- Directed by: Iram Parveen Bilal
- Produced by: Abid Aziz Merchant; Apoorva Bakshi; Iram Parveen Bilal;
- Starring: Faryal Mehmood;
- Edited by: Aarti Bajaj
- Music by: Abdullah Siddiqui
- Distributed by: Mandiviwala Entertainment
- Release dates: 3 December 2023 (Red Sea); 5 January 2024 (Pakistan);
- Country: Pakistan
- Language: Urdu

= Wakhri =

2024 Pakistani film by Iram Parveen

Wakhri - One of a Kind is a 2024 Pakistani drama film directed by Iram Parveen Bilal who co-produced it as well, and starring Faryal Mehmood in her debut film lead as a widowed school teacher who gets viral on social media. The film is inspired by the late social media celebrity Qandeel Baloch, who was murdered in 2016. The film had its world premiere at the Red Sea International Film Festival in December 2023. It was later theatrically released on 5 January 2024 nationwide. It was also selected as the opening film at the Tasveer Film Festival.

== Premise ==
A school teacher unexpectedly goes viral after sharing her unfiltered views on social media. As her sudden fame grows, she finds herself confronting outdated societal norms and hidden identities.

== Cast ==
- Faryal Mehmood
- Saleem Mairaj
- Bakhtawar Mazhar
- Sohail Sameer
- Akbar Islam
- Shees Sajjad Gul
- Tooba Siddiqui

== Production ==

In December 2022, it reported that Pakistani-USA director Iram Parveen Bilal has wrapped the principal photography of her upcoming film which is inspired by Qandeel Baloch. Faryal Mehmood was selected to portray the title character who was finalised after giving an audition and it took over two months to confirm her. While talking about her casting, Bilal stated about her social media trolling, which is also severely faced by the protagonist in the film. Mehmood dedicates the film to her ex-husband Daniyal Raheal. The film was edited by Aarti Bajaj and the production was designed by Kanwal Khoosat.

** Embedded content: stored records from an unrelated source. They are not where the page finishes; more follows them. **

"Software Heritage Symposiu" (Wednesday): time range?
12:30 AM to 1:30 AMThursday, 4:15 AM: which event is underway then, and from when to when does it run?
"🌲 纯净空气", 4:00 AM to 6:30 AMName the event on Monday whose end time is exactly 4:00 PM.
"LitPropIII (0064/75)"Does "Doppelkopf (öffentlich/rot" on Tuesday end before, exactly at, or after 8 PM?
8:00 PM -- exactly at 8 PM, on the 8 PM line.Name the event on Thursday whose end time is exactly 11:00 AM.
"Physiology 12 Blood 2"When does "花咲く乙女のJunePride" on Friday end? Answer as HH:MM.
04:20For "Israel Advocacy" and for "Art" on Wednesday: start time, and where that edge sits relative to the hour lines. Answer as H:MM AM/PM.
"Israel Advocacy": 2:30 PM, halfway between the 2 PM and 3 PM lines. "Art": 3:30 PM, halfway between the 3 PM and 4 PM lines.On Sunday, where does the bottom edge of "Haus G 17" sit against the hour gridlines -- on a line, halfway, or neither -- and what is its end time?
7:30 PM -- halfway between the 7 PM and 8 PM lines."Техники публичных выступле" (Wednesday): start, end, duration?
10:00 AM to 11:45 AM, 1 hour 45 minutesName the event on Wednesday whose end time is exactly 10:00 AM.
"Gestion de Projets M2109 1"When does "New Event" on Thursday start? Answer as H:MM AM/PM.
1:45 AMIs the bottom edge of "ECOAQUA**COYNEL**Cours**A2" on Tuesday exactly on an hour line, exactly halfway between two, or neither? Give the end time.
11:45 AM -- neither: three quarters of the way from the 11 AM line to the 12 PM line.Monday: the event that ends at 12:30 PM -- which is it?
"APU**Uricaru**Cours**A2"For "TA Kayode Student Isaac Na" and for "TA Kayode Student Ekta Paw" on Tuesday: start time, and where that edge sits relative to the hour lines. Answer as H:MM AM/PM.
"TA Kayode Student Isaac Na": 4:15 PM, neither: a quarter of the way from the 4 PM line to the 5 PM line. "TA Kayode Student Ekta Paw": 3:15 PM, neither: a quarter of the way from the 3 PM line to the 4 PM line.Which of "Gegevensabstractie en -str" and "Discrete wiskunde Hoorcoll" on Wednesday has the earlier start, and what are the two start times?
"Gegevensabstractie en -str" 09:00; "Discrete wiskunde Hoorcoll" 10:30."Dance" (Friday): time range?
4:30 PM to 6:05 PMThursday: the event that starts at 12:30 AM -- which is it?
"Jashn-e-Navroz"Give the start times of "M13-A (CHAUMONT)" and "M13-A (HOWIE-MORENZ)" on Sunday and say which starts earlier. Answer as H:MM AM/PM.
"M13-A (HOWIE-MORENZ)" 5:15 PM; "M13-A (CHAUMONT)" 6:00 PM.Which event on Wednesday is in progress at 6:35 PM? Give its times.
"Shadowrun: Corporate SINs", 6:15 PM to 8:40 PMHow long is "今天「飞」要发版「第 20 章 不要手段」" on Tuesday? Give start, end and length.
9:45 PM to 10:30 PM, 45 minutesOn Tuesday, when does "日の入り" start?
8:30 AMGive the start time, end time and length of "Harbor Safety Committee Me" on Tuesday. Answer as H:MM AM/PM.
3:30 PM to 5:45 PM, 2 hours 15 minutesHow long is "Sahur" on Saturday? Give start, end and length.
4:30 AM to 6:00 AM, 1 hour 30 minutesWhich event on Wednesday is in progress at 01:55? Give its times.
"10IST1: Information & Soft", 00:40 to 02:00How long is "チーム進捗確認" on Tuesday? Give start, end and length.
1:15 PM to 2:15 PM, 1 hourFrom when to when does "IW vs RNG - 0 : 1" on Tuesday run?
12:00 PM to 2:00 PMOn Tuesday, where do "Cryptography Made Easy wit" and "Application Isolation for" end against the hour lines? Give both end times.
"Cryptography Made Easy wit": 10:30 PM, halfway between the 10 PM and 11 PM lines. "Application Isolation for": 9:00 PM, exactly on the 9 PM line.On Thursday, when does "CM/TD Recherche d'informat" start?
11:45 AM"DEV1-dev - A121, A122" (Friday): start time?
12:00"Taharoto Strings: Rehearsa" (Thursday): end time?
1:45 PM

The film's trailer was released on 7 November 2023. The film had its world premiere at the Red Sea International Film Festival in December 2023. On 4 December 2023, the film was cleared by Central Board of Film Censors for a nationwide release. The film was distributed by Mandiviwalla Entertainment, and released on 5 January 2024 in Pakistan.

==Soundtrack==

The Wakhri (Original Soundtrack) has been produced by Abdullah Siddiqui and it consists of four tracks.

Wakhri (Original Soundtrack)
| No. | Title | Singer(s) | Length |
|---|---|---|---|
| 1. | "Baaghi" | Eva B | 2:38 |
| 2. | "Wakhri Dhamaal" | Risham Faiz Bhutta, Ali Sethi | 3:06 |
| 3. | "You Don't Give a Haqq" | Meesha Shafi | 2:38 |
| 4. | "Matlabi" (Wakhri Version) | Natasha Noorani | 3:33 |
| Total length: |  |  | 11:55 |

== Reception ==
=== Critical reception ===
In a review by Trending In Social, Bilal's directorial brilliance was praised by the author who wrote, "Credit for the film's success also goes to director Iram Parveen Bilal, who skillfully navigates the blend of masala-style and art-house elements. Bilal's direction brings out the activist streak in the second half, adding layers to the narrative and elevating the film beyond conventional storytelling."

Sara Danial of Dawn Images heavily praised the Mehmood's performance and wrote, "Mehmood's portrayal of Noor is nothing short of brilliance, seamlessly encapsulating the nuances of her character, resonating with authenticity and depth."